The district court specifically stated that it
"consider[ed] each of the factors set forth in 18 U.S.C. Section
3553(a)," directly addressed Cameron's disparity argument, and
discussed Cameron's crime, history, and characteristics. The
district court's thoroughness forecloses Cameron's claims of
procedural unreasonableness. See Innarelli, 524 F.3d at 292.3
B. The District Court Did Not Commit Substantive Error
Because the district court did not commit procedural
error, we now must consider "the substantive reasonableness of the
sentence imposed under an abuse-of-discretion standard." United
States v. Vázquez-Martínez, 812 F.3d 18, 22 (1st Cir. 2016)
(quoting Gall, 552 U.S. at 51). This Court recognizes the
"substantial discretion vested in a sentencing court" as well as
the judge's prerogative to "custom-tailor an appropriate sentence"
based on the district court's familiarity with the case and its
application of the sentencing factors in 18 U.S.C. § 3553(a).
United States v. Flores-Machicote, 706 F.3d 16, 20 (1st Cir. 2013).
3 Cameron also asserts, in a single sentence, that his 165-month
sentence "served to violate his rights" under the Fifth and Eighth
Amendments of the United States Constitution. Cameron did nothing
to develop those arguments in his briefs or at oral argument, and
so he has waived them. See United States v. Berk, 652 F.3d 132,
137 n.5 (1st Cir. 2011).
-12-
"[W]e afford the district judge wide discretion, as after the
[district court] has calculated the Guidelines range, sentencing
becomes a judgment call," and we "defer to the sentence as
reasonable so long as it is supported by a plausible sentencing
rationale and reaches a defensible result." United States v.
Breton, 740 F.3d 1, 19 (1st Cir. 2014) (alterations omitted). The
question is "whether the sentence, in light of the totality of the
circumstances, resides within the expansive universe of reasonable
sentences." United States v. King, 741 F.3d 305, 308 (1st Cir.
2014). "It is a rare below-the-range sentence that will prove
vulnerable to a defendant's claim of substantive unreasonableness.
Id. at 310 (citing United States v. Floyd, 740 F.3d 22, 39-40 (1st
Cir. 2014)).
Cameron asserts that "there is nothing plausible or
defensible about the result in this case," but he presents nothing
that suggests the district court abused its substantial discretion
to "custom-tailor" a sentence. Flores-Machicote, 706 F.3d at 20.
Cameron espouses the same sentencing disparity arguments he made
to support his claim of procedural error, and those arguments fail
for much the same reasons. The district court explained its
rationale for the 165-month sentence, which was well below the
Guidelines range, and adopted its well-reasoned sentencing
memorandum from its original sentence in 2011.
-13-
The court's rationale regarding the sentence generally,
and Cameron's disparity argument specifically, was certainly
"plausible," and the result "defensible," which is all that our
review requires. Breton, 740 F.3d at 19. Cameron's sentence, by
virtue of the court's attention to all of the 18 U.S.C. § 3553(a)
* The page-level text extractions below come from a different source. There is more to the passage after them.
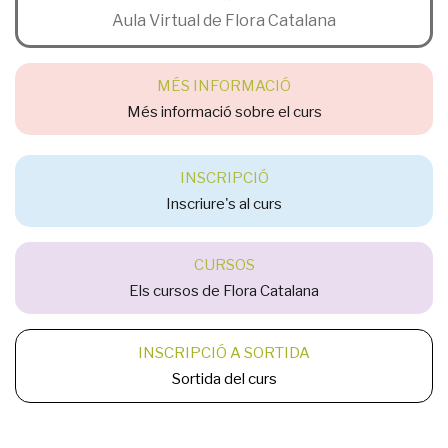
Aula Virtual de Flora Catalana
MÉS INFORMACIÓ
Més informació sobre el curs
INSCRIPCIÓ
Inscriure's al curs
CURSOS
Els cursos de Flora Catalana
INSCRIPCIÓ A SORTIDA
Sortida del curs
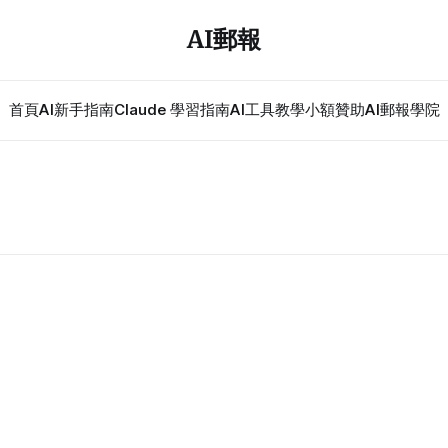
AI郵報
首頁
AI新手指南
Claude 學習指南
AI工具教學
小額贊助
AI郵報學院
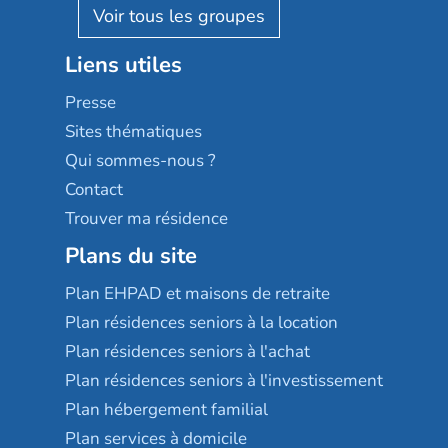
Reseda
Résidalya
Stella management
Groupe aplus
Liens utiles
Les villages d'or
Sérénys
Presse
Résidences services Villa Médicis
Sites thématiques
Qui sommes-nous ?
Contact
Trouver ma résidence
Plans du site
Plan EHPAD et maisons de retraite
Plan résidences seniors à la location
Plan résidences seniors à l'achat
Plan résidences seniors à l'investissement
Plan hébergement familial
Plan services à domicile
factors and Cameron's disparity argument, as well as the relative
leniency of the sentence in light of the Guideline minimum, is
well within the "universe of reasonable sentences." King, 741
F.3d at 308.4 As such, this is plainly not the "rare below-the-
range sentence" that would succumb to a defendant's claim of
substantive unreasonableness. Id. at 310.
III. CONCLUSION
For the foregoing reasons, the district court's sentence
is affirmed.
Affirmed.
4 Citing United States v. Stone, 575 F.3d 83, 97 (1st Cir. 2009),
in which we criticized -- but upheld -- a sentence imposed by this
same district judge, Cameron declares that this district judge
"continue[s] to impose harsh sentences for first time offenders in
CP cases." In light of Cameron's remark, we note that the district
court stated at Cameron's 2011 sentencing hearing that it "take[s]
that directive from the appellate court with seriousness," and
discussed Stone at that hearing and in its 2011 sentencing order,
including this Court's criticism of the Stone sentence.